種族闘争は、他の種族の征服からである。勝利を占めて征服者となり、他の種族は被征服者に陥る。密接な接触をするが、到底同化する事ができず、両極に分かれる。征服者は常に被征服者を蔑視し、あらゆる方法で奴隷化する。被征服者は、仕方なしに服従しながらも、暴力以外の一切を認めない。互いに敵視し反感する社会の両極を形作る。
不平等は、地位の不平等以上に、全く異なる種族は異なる言語や神を崇拝している。異なる風俗と習慣と制度を持っている。被征服種族は、それらを失うよりは、むしろ退治し尽くされる事を望んでいる。征服種族は、絶対的軽蔑をほしいままにしている。征服者が本当に被征服者を征服するための社会の諸制度が生まれた。
征服者は、絶えず兵力を用いる困難と費用および部分的失敗が一大負担となった。一時は勝利の誇りに駆られて、権威に対する反逆者を、見つかり次第に厳罰に処した。犯される行為を圧伏するための一般的規則を設けた。甚だ経済的なので、広い範囲の行為にも、一般的規則を設けた。

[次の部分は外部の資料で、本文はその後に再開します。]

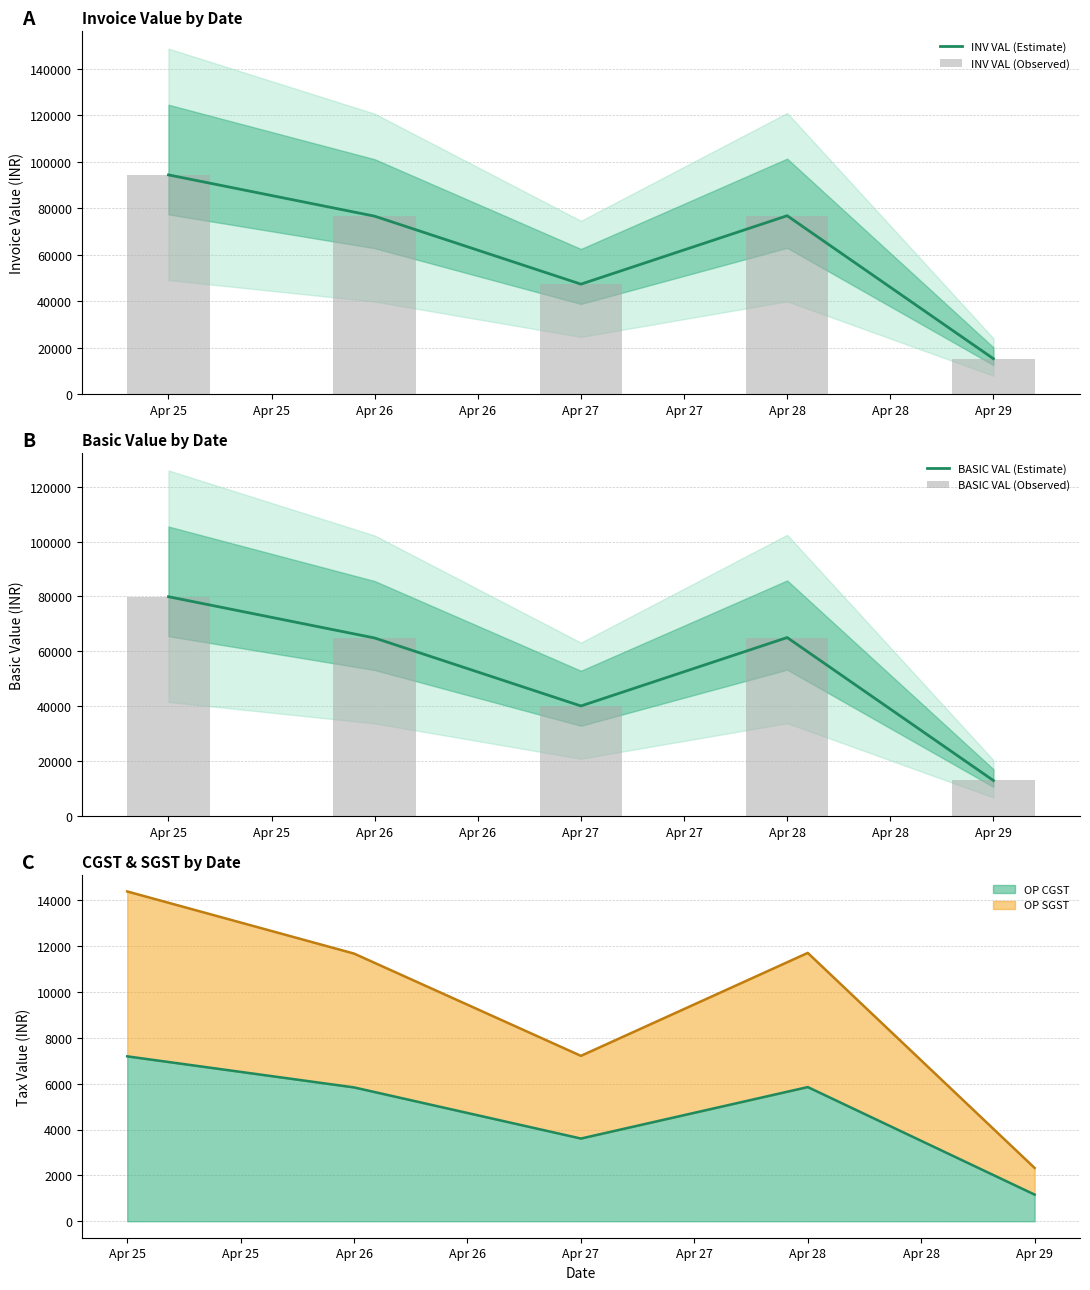

Which has a higher value, Apr 27 or Apr 25?

Apr 25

この法律に服する事が被征服者の義務であり、違反にならない行為が権利とした。
同時に、征服者による教育が行われた。地位の不平等を維持するため、被征服者は劣等種族である観念を心中に増え付けねばならない。疑惑を挟めば、社会の安寧と秩序に大きな混乱を生じる。国民教育の起源にして基礎たる組織的に詐欺手段が行われた。種族の譲歩をさせ、空虚な誇りと諦めに陥り、両種族の間に皮相的詐欺を進めていく。
この征服の事実は、過去と現在から未来の人類社会の根本的事実である。この征服の事が明瞭に意識されない間は、社会の出来事も正当に理解できない。征服とそれに対する反抗を触れないで、日常生活まで圧迫してくる事実を忘却させ諦めさす組織的詐欺の有力なる手段である。